• **Collected material**
--
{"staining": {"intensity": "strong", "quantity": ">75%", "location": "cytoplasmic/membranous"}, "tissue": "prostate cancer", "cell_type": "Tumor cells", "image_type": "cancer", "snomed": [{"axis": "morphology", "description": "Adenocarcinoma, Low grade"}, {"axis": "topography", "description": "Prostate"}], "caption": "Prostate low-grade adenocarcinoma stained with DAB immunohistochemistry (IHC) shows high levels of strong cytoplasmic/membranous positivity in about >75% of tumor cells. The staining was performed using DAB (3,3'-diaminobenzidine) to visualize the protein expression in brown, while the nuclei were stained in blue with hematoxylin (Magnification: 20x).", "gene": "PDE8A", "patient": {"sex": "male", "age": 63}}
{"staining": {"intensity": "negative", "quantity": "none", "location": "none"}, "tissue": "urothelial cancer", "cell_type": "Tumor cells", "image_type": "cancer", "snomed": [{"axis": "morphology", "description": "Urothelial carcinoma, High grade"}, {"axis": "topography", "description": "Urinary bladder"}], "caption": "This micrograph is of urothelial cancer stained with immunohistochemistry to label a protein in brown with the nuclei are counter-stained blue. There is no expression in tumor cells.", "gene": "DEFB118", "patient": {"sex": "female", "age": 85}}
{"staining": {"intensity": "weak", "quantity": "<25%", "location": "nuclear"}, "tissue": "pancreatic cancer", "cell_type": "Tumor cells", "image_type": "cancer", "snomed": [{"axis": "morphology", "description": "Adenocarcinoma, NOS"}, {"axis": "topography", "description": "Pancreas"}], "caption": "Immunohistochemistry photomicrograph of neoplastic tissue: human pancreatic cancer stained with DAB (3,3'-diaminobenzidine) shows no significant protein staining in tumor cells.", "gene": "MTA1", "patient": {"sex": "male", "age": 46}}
--
• **Task item**
Retype the data in full, precisely as given.

• **Answer for the task**
{"staining": {"intensity": "strong", "quantity": ">75%", "location": "cytoplasmic/membranous"}, "tissue": "prostate cancer", "cell_type": "Tumor cells", "image_type": "cancer", "snomed": [{"axis": "morphology", "description": "Adenocarcinoma, Low grade"}, {"axis": "topography", "description": "Prostate"}], "caption": "Prostate low-grade adenocarcinoma stained with DAB immunohistochemistry (IHC) shows high levels of strong cytoplasmic/membranous positivity in about >75% of tumor cells. The staining was performed using DAB (3,3'-diaminobenzidine) to visualize the protein expression in brown, while the nuclei were stained in blue with hematoxylin (Magnification: 20x).", "gene": "PDE8A", "patient": {"sex": "male", "age": 63}}
{"staining": {"intensity": "negative", "quantity": "none", "location": "none"}, "tissue": "urothelial cancer", "cell_type": "Tumor cells", "image_type": "cancer", "snomed": [{"axis": "morphology", "description": "Urothelial carcinoma, High grade"}, {"axis": "topography", "description": "Urinary bladder"}], "caption": "This micrograph is of urothelial cancer stained with immunohistochemistry to label a protein in brown with the nuclei are counter-stained blue. There is no expression in tumor cells.", "gene": "DEFB118", "patient": {"sex": "female", "age": 85}}
{"staining": {"intensity": "weak", "quantity": "<25%", "location": "nuclear"}, "tissue": "pancreatic cancer", "cell_type": "Tumor cells", "image_type": "cancer", "snomed": [{"axis": "morphology", "description": "Adenocarcinoma, NOS"}, {"axis": "topography", "description": "Pancreas"}], "caption": "Immunohistochemistry photomicrograph of neoplastic tissue: human pancreatic cancer stained with DAB (3,3'-diaminobenzidine) shows no significant protein staining in tumor cells.", "gene": "MTA1", "patient": {"sex": "male", "age": 46}}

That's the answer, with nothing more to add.